Hoping to incorporate them, Russo worked with the owner of The Learning Dog to develop “Storytime for Dogs” and had its first reading in January.

“The first time I did this, I said to myself, ‘It may just be chaos, but oh, well,’” Russo said.

It allows dogs in behavioral training to socialize both with humans and other dogs.

At each session, Grapevine and Russo sit up front and read over the sporadic dog barks and children yelling out their prediction to a book’s ending.

Like the dogs in the books they read, each dog in the audience has a story of its own.

Macy, an energetic 1-year-old Wheaten terrier, had to be given up by her original owners, said her current owner, Marilee Pilkington.
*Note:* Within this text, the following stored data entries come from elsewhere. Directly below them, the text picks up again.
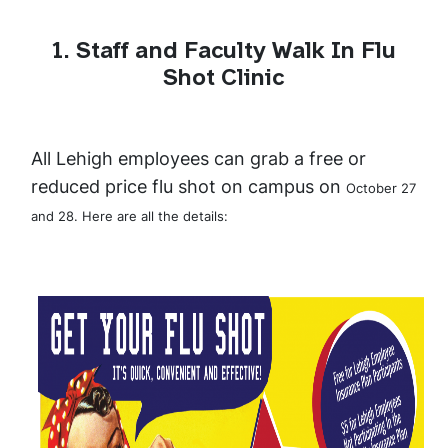
1. Staff and Faculty Walk In Flu
Shot Clinic
All Lehigh employees can grab a free or
reduced price flu shot on campus on
October 27
and 28. Here are all the details:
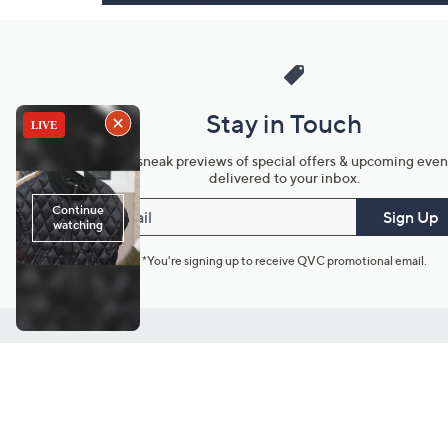
Stay in Touch
Get sneak previews of special offers & upcoming even
delivered to your inbox.
Email
Sign Up
*You're signing up to receive QVC promotional email.
Customer Service
Connect with U
888-345-5788
Community Foru
Chat Live
Blog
“They were just too busy,” Pilkington said, adding that they still visit Macy.

Then there’s Cooper, a black Labrador/pit bull mix who was discovered in the middle of a Pennsylvania woods by Tami Pearce, his owner.

His mother, Gretta, was dumped in Amish country while pregnant with Cooper and his two brothers. She gave birth and raised them for three weeks in the wild until being taken by the local dog warden. The next day, Pearce, who noticed Gretta in the same place along a rural mail-delivery route, returned to that place.

“She pulled me 10 minutes into the woods and led me to her three puppies,” Pearce said. “I just started bawling. It was a very touching moment.”

She kept Gretta and Cooper and adopted out the two brothers.

Near the end of a story Wednesday, Grapevine surprised the dogs with another prop she hoped would have the same effect as the tennis ball.

She pulled from a shoe box a rubber snake and tossed it to the classroom’s concrete floor.

The dogs, this time, were not amused, but the children were.